23067
International Survey of Autism Spectrum Disorder Diagnostic Procedures

Friday, May 13, 2016: 5:30 PM-7:00 PM
Hall A (Baltimore Convention Center)
W. M. Weikum1, J. Shen2 and N. E. Lanphear1, (1)Sunny Hill Health Centre, University of British Columbia, Vancouver, BC, Canada, (2)Child & Family Research Institute, Vancouver, BC, Canada
Background: Efficient diagnosis of Autism Spectrum Disorder (ASD) is essential for timely access to intervention services. The “gold standard” diagnosis of ASD is often multidisciplinary teams with structured observation and diagnostic interviews. However, differences in timing, personnel and diagnostic tools exist among centers.

Objectives: Since no universally accepted diagnostic method exists, we surveyed ASD centers to better understand current international practices. 

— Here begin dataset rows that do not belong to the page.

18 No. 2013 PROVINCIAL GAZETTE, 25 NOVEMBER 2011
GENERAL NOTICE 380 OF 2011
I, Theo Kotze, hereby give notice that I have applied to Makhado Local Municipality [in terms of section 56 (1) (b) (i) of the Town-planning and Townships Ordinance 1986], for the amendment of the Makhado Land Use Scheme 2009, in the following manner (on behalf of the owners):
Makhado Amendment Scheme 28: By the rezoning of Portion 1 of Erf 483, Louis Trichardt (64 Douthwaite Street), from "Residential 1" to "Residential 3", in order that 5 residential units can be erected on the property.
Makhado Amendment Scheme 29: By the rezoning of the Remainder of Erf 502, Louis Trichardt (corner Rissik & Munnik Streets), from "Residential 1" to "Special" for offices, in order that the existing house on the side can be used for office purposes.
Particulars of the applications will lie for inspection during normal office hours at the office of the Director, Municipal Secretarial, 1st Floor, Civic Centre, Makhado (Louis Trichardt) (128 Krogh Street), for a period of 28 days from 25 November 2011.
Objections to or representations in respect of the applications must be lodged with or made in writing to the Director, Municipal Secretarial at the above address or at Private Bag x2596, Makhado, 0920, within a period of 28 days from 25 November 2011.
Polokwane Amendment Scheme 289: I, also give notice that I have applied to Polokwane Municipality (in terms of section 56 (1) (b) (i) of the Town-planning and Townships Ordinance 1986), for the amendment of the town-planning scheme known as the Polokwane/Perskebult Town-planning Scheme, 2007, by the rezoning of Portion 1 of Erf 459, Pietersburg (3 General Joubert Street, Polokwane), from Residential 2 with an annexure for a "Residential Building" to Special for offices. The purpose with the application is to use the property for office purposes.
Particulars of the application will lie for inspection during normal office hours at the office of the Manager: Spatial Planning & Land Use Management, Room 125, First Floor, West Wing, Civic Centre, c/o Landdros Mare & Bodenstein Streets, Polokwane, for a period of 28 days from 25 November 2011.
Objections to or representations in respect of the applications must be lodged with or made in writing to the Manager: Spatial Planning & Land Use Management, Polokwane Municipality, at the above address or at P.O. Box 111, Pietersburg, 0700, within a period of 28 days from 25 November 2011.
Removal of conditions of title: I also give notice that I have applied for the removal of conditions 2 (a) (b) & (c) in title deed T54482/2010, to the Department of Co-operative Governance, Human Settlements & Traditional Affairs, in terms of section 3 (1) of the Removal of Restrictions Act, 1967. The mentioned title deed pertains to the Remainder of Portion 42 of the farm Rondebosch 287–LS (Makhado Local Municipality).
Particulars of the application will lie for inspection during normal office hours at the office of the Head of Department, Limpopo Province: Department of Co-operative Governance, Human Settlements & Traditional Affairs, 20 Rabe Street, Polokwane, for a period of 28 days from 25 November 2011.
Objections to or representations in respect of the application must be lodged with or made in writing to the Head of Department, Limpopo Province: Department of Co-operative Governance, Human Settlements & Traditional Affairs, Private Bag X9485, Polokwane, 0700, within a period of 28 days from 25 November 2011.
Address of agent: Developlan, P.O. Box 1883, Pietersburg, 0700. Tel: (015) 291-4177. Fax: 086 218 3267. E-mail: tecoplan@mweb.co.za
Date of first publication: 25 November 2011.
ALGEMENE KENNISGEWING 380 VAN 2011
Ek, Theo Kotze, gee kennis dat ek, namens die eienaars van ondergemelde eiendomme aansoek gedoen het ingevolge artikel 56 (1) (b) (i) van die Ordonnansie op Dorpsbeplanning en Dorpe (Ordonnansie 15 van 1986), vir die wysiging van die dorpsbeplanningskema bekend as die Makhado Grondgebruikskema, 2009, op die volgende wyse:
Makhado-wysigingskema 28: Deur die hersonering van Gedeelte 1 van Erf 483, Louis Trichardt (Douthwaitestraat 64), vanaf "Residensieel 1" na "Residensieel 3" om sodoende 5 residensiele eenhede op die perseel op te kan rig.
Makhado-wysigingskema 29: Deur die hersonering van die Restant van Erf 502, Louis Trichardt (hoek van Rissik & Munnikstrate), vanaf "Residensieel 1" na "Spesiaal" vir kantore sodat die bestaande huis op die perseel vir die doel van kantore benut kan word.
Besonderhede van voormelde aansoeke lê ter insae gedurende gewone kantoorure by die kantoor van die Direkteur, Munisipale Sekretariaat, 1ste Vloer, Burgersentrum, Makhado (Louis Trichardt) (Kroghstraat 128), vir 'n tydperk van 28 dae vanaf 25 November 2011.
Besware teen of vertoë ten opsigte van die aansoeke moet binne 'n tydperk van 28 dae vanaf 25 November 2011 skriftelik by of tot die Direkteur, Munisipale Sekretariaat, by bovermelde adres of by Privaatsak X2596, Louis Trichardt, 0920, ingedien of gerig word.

Methods: A diagnostic tool and protocol survey was emailed to centers serving children with ASD. We collected 178 surveys from all world regions that correspond in English.

Results: Most children (42%) are assessed between 3-6 years of age. Multiple disciplines are used in 97% of centers, with an average of 4 (SD=2) disciplines used at each center. Psychologists (89%), Speech/Language Specialists (71%), Pediatricians (63%) and Psychiatrists (48%) are the most commonly used disciplines. Centers (n=90) from non-English speaking countries (N-ENG) use more Psychiatrists (p<.05) and centers (n=88) from English speaking countries (ENG) use more Pediatricians (p<.05). When questioned about their assessment protocols, 80% of centers report using standard procedures. The most frequently reported diagnostic tools are the Autism Diagnostic Observation Schedule (ADOS/ADOS-2; 84%), Autism Diagnostic Interview (ADI-R; 57%), Modified Checklist for Autism in Toddlers (48%) and Childhood Autism Rating Scale (CARS/CARS-2; 46%). The ADI-R is used more in N-ENG countries (p=.05), but the ADOS is used more in ENG countries (p<.05). Additional psychological testing is done in 78% of centers. The most common tests reported examine Intelligence (62%), General Development (50%) and Adaptive Behavior (38%), while Speech/Language specific tests are only reported by 17% of centers. The most frequently used tests are the Wechsler Scales (57%) and Vineland Adaptive Behavior Scales (28%). N-ENG countries report more appointments [3.3 visits (SD=1.7) vs. 2.5 visits (SD=1.6); p< .05], however, both ENG countries [5.9 hours (SD=2.7)] and N-ENG countries (6.1 hours; SD=4.3) spend similar numbers of hours in appointments. The average number of weeks from referral to diagnosis is 25 weeks (SD=21) for all centers. Although wait time from first assessment visit to diagnosis is similar for ENG [7.5 weeks (SD=9.5)] and N-ENG countries [7.2 weeks (SD=6.5)], ENG countries have significantly longer wait times between referral and the first assessment visit [26.3 (SD=21) weeks vs. 9.5 (SD=12) weeks; p<.05]. Specifically, Canada [45 (SD=23) weeks] has significantly longer referral wait times (p<.05), even when compared to other ENG countries such as the United States [19 (SD=13) weeks], and other Commonwealth countries [23 (SD=21) weeks].

Conclusions: The majority of centers use multidisciplinary teams and report using interview and child observation tools. Results show ENG centers have significantly longer referral wait times, use more Pediatricians and use the ADOS more often. Conversely, N-ENG countries report using more Psychiatrists and the ADI-R more frequently. Despite more appointments in N-ENG countries, there are similar amounts of time spent in appointments and nearly equivalent wait times between first appointment and diagnosis for both ENG and N-ENG countries. ASD diagnostic centers will be interested in comparing their own procedures to our findings.